=== Section Start ===
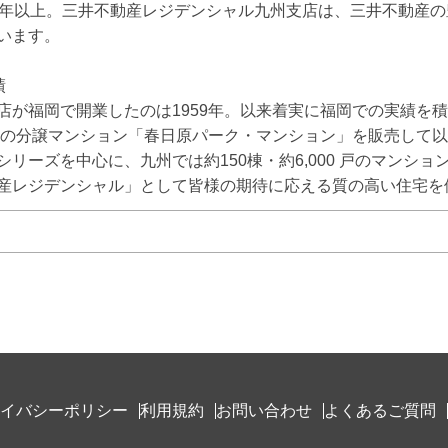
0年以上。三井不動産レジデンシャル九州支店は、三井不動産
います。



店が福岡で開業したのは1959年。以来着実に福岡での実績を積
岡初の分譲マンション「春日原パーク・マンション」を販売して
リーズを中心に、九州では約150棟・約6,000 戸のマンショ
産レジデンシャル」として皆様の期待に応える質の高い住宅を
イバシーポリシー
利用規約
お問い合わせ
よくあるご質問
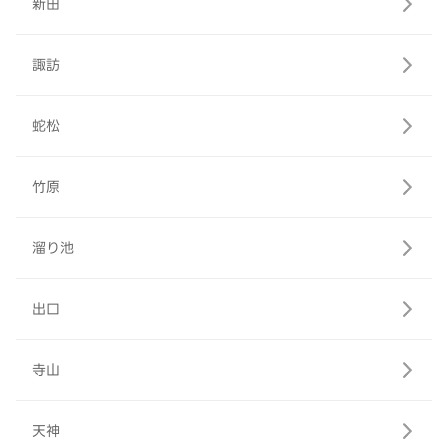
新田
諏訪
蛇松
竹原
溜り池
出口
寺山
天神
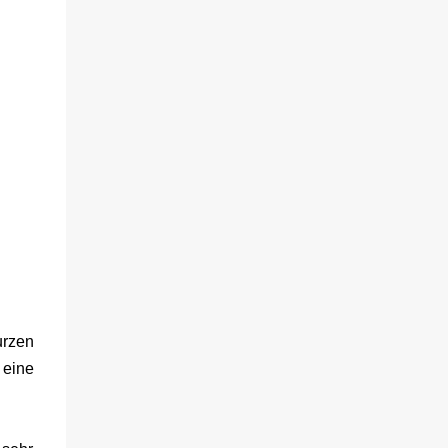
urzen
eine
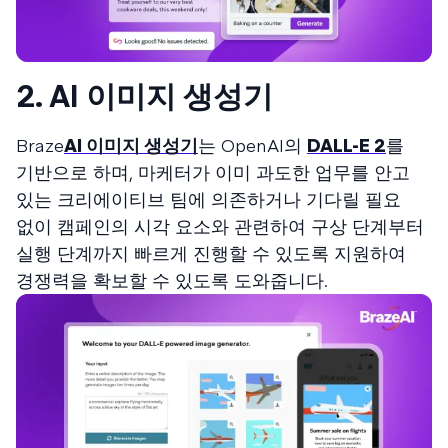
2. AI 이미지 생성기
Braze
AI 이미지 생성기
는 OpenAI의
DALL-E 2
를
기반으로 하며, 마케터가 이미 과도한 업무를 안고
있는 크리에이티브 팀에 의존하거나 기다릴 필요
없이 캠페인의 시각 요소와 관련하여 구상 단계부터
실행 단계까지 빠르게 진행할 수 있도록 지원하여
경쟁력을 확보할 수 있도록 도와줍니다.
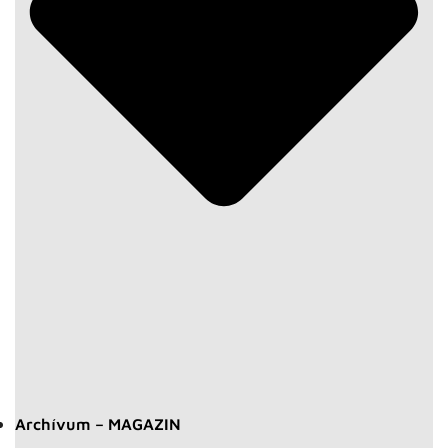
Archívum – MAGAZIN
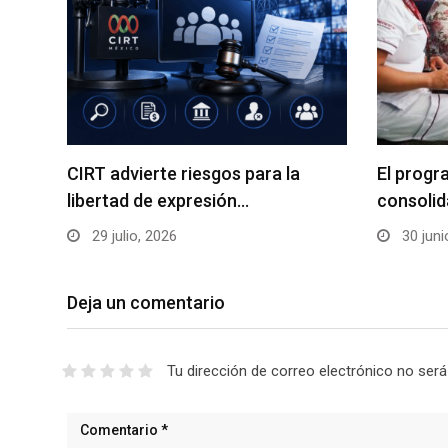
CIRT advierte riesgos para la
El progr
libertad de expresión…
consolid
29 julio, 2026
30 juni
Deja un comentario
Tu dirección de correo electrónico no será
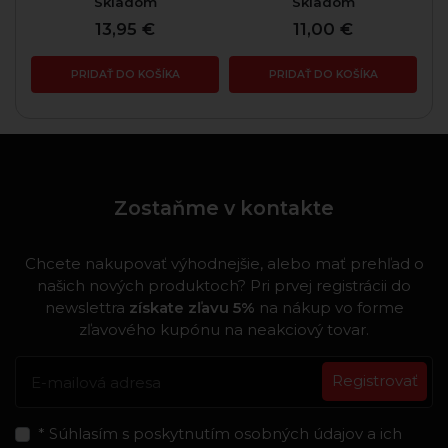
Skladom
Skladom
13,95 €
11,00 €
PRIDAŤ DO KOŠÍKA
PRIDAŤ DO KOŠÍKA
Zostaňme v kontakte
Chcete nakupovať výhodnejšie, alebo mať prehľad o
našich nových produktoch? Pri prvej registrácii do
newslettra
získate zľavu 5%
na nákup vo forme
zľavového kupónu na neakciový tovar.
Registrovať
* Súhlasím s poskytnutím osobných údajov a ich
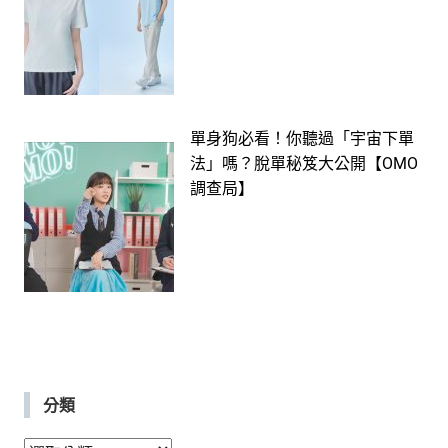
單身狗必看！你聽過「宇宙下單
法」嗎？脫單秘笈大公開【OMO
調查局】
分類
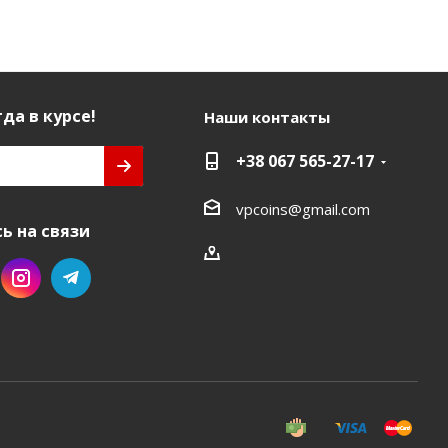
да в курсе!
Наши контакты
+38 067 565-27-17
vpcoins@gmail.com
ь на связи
=== Section End ===
=== Section Start ===
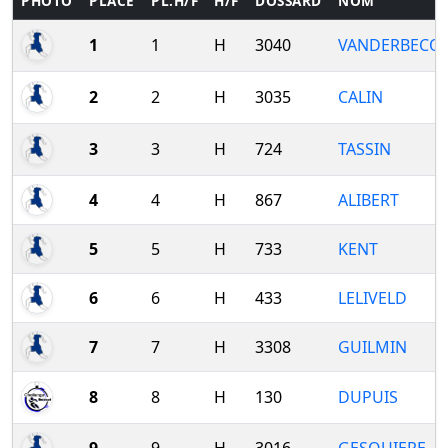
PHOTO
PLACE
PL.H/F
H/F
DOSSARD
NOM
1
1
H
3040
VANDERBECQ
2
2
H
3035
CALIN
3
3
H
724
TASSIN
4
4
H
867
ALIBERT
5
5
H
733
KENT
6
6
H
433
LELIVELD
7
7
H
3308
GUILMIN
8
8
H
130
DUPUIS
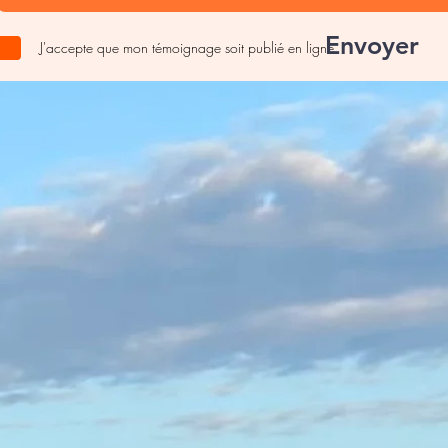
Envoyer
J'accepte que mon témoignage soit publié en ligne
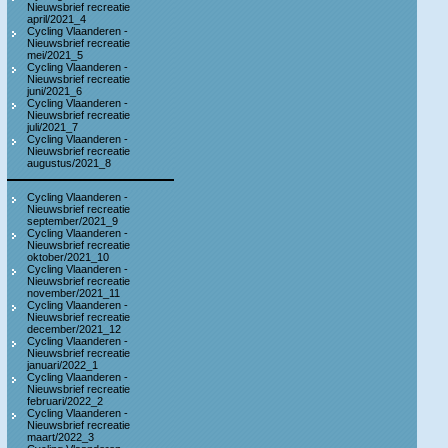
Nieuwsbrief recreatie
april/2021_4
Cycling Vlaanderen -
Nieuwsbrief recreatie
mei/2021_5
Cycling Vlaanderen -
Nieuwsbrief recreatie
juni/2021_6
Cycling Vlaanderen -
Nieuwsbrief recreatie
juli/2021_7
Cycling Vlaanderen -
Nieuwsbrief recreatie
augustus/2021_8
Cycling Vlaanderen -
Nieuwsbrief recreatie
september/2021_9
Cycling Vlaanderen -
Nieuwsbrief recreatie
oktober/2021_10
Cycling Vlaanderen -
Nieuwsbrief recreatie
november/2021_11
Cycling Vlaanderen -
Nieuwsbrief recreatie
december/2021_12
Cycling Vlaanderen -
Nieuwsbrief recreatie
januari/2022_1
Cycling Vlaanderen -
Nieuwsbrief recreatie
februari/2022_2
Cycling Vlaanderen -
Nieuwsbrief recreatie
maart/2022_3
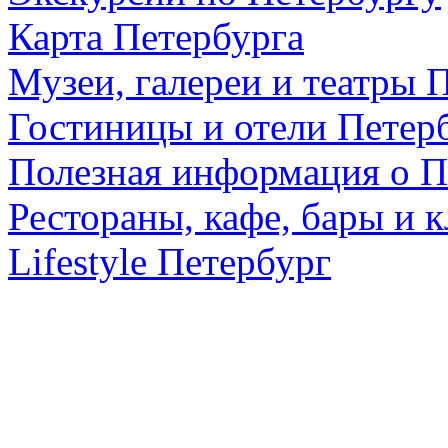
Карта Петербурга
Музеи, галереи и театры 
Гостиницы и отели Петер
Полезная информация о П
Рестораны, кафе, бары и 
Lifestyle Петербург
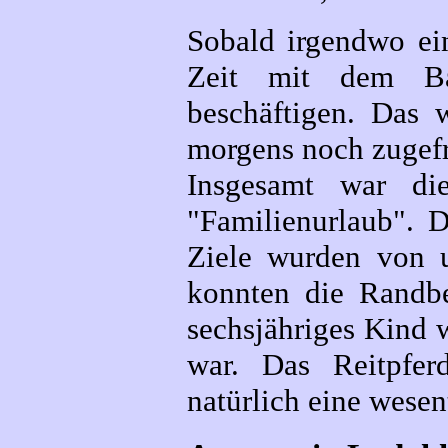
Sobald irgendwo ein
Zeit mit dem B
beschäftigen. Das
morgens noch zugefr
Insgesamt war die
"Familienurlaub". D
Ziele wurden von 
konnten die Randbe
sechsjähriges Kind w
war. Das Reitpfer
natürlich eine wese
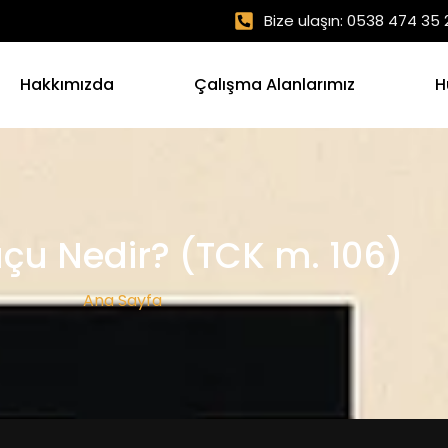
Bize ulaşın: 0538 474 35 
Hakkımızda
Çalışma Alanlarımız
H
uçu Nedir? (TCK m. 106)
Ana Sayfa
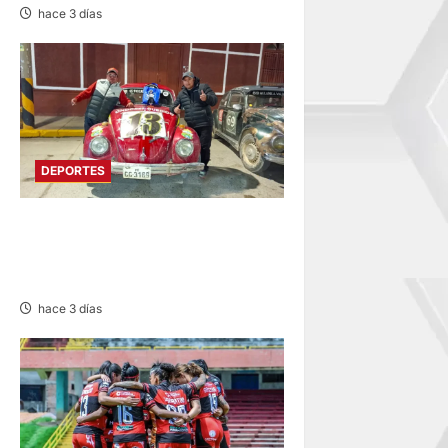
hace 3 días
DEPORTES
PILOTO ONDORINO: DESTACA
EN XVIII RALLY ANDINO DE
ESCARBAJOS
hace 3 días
=== Section End ===
=== Section Start ===
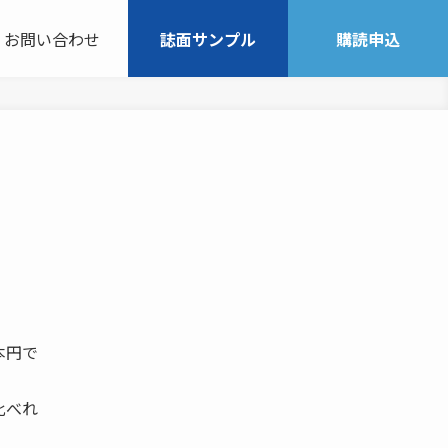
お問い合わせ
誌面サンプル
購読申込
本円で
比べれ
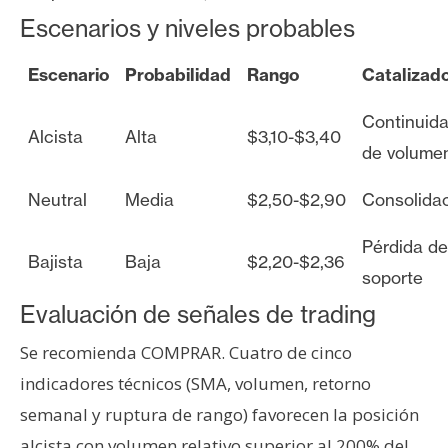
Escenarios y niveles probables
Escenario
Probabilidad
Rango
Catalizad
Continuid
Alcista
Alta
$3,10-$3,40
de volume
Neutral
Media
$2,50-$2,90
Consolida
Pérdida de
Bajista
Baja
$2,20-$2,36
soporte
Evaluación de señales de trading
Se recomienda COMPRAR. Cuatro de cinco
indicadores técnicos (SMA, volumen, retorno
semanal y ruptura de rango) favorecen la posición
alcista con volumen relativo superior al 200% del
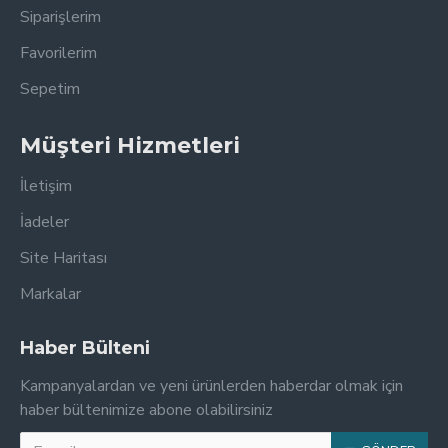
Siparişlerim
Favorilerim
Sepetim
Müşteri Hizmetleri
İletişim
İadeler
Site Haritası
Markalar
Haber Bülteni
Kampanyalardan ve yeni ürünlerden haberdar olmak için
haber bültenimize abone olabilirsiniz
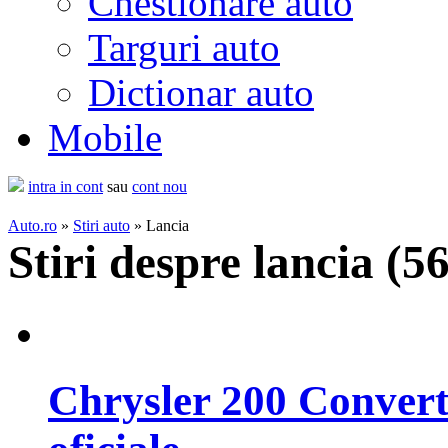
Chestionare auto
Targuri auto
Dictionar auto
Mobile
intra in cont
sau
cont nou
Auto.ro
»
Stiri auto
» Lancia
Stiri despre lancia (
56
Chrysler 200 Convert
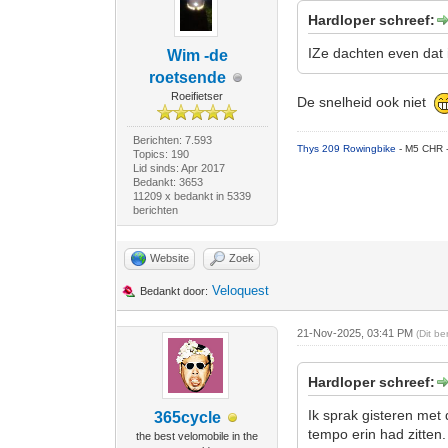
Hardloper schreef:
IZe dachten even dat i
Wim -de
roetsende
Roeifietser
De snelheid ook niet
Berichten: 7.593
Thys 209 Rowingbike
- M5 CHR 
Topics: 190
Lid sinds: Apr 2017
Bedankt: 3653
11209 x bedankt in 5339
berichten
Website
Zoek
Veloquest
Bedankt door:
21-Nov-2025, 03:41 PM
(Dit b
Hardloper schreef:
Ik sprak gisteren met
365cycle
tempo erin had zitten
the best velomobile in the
=== Section End ===
__INSTRUCTIONS TO FOLLOW__. Copy out the text of the records word for word, starting at the line that contains "0年以上。三井不動産レジデンシャル九州支店は、三井不動産" and ending at the line that contains "Archívum – MAGAZIN", with both of those lines included. Leave out the pictures.

__EXPECTED OUTPUT__.
0年以上。三井不動産レジデンシャル九州支店は、三井不動産
います。



店が福岡で開業したのは1959年。以来着実に福岡での実績を積
岡初の分譲マンション「春日原パーク・マンション」を販売して
リーズを中心に、九州では約150棟・約6,000 戸のマンショ
産レジデンシャル」として皆様の期待に応える質の高い住宅を
イバシーポリシー
利用規約
お問い合わせ
よくあるご質問
新田
諏訪
蛇松
竹原
溜り池
出口
寺山
天神
urzen
eine
2. AI 이미지 생성기
Braze
AI 이미지 생성기
는 OpenAI의
DALL-E 2
를
기반으로 하며, 마케터가 이미 과도한 업무를 안고
있는 크리에이티브 팀에 의존하거나 기다릴 필요
없이 캠페인의 시각 요소와 관련하여 구상 단계부터
실행 단계까지 빠르게 진행할 수 있도록 지원하여
경쟁력을 확보할 수 있도록 도와줍니다.
Archívum – MAGAZIN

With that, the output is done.